いや、俺達はその光景を忘れることは無いだろう。

 

 

 

 

 

 

 

 

 

 

 

 

 

「連絡も入れずに何してたのよ! 食事してくから遅くなる、で何で一日経ってるのよ!」

「ご、ごめん」

「面目ない」

 

 たとえその後、アンジェリカたちにこってり絞られたとしても。ちなみに俺も幽霊モードで正座させられてます。

 

「ま、待ってくれアンジェリカ。これには訳が……」

 

 流石に慌てて弁解するミストさん。

 

「理由は解ったわ。でも、ハニワ幻神と戦う前に連絡入れることできたわよね? レヴリアスに乗ったんだから」

「あ」

 

 やべえ、そういやそうだった。

 

「今回はヴァンさんが助けてくれたから良かったけど、危なかったんでしょ? 貴方は戦闘前にアークエンジェルに連絡を入れるべきだった。
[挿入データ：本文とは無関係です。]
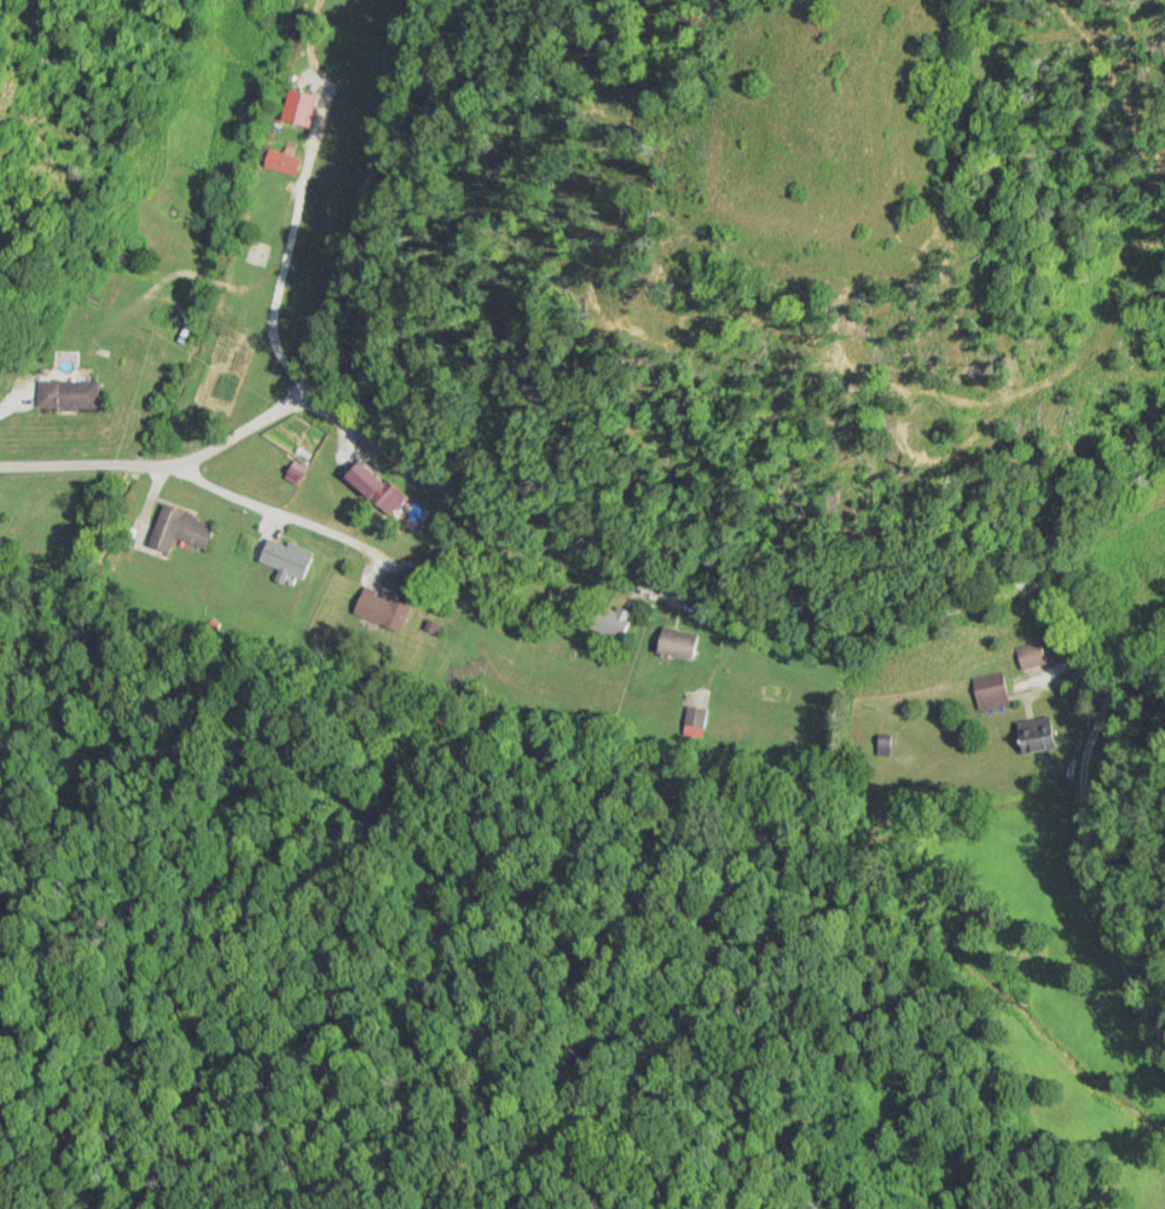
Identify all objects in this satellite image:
building: (282, 162)
road: (358, 197)
building: (66, 394)
road: (296, 397)
building: (364, 481)
building: (180, 530)
building: (285, 557)
road: (621, 572)
building: (381, 609)
building: (607, 621)
building: (674, 643)
building: (1030, 656)
building: (989, 691)
building: (695, 720)
building: (884, 747)

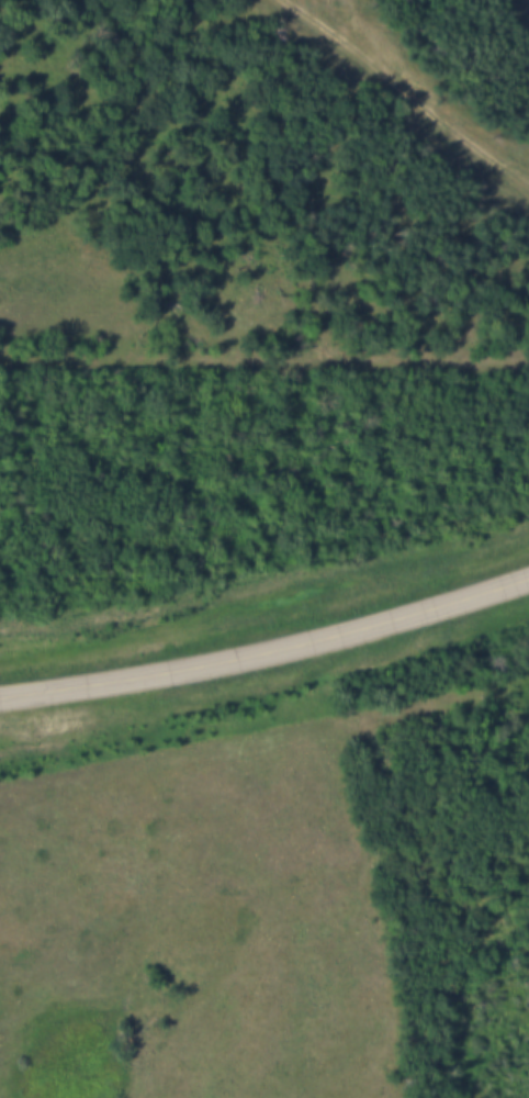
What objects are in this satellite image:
road: (404, 95)
road: (267, 653)

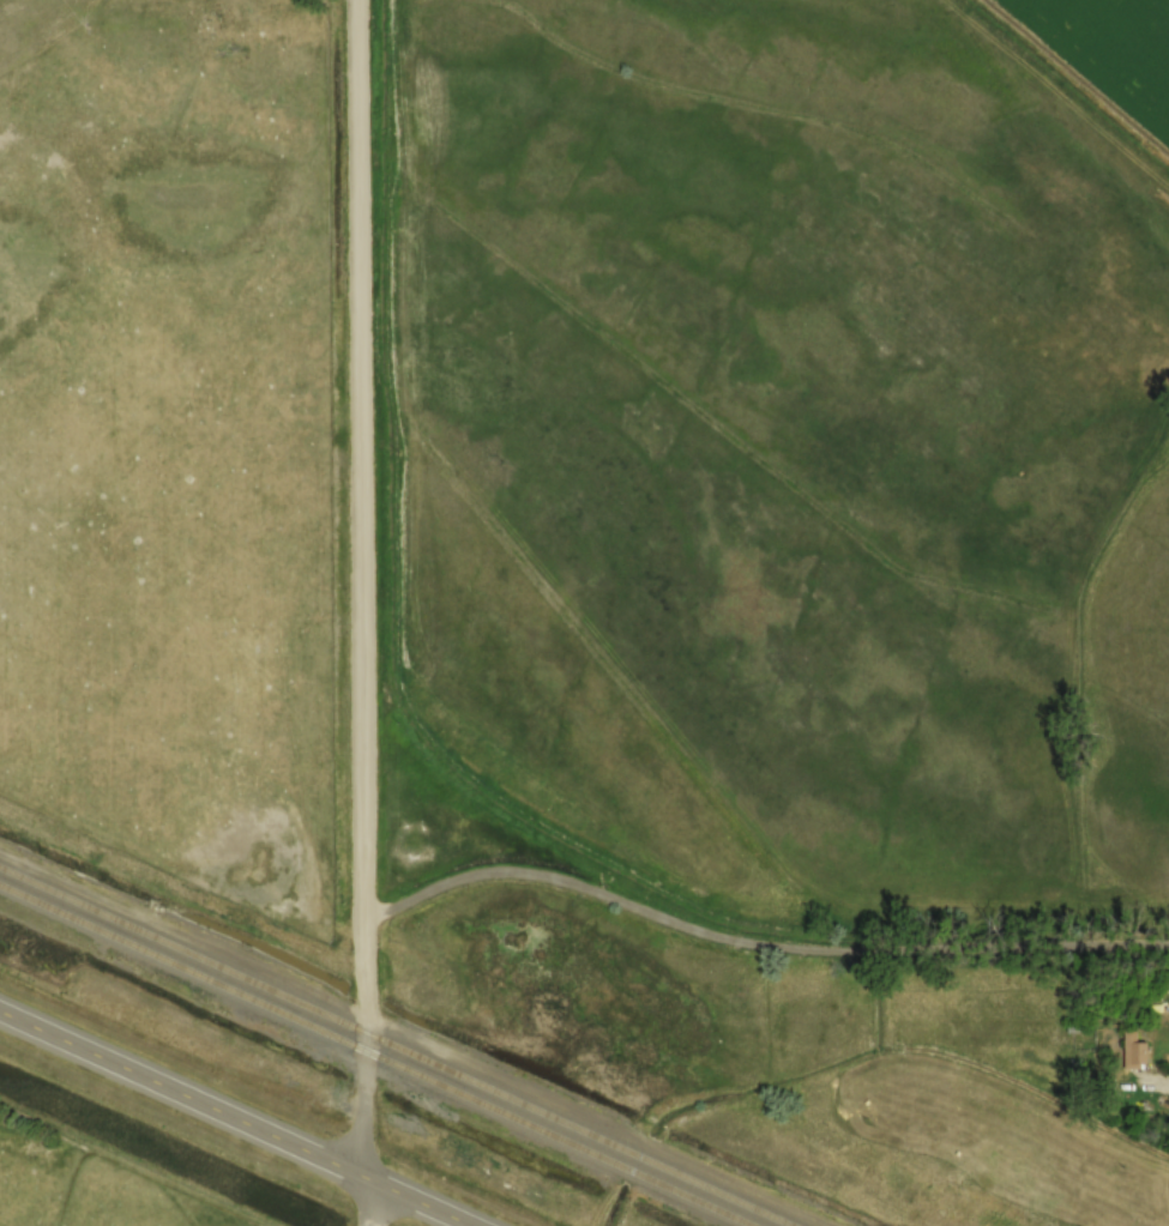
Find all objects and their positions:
road: (360, 613)
road: (757, 945)
railway: (398, 1045)
building: (1133, 1051)
railway: (378, 1055)
road: (236, 1118)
違う? 翔也さんも何で気づかないんですか」

「違いません」

「返す言葉も無い」

 

 このまま説教が続くと思ったら、アンジェリカは急に泣き出してしまった。

 

「ほんと、心配したんだから。 ミスト、貴方が居なくなったら私はどうしたらいいのよ! また独りぼっちになっちゃうのよ!?」

 

 泣きだすアンジェリカの姿におろおろするミストさん。まあ、不安になるよな。大事な人が居なくなるかもしれないってのは。……俺の家族も、心配してんのかなあ。

 

「え、えっと……」

「そういう時は、そっと肩でも抱いてやるんだよ」

 

 そういい残して、俺は部屋を後にした。後はまあミストさんがんばれってことで。夜霧翔也はクールに去るぜ。




勇者の弟子が二人になりました。いや、三人か?
大空魔竜組の方はシベ鉄やダリウス、邪魔大王国と小競り合いしてるけど、ストーリー的にはほとんど進んで無いってことで。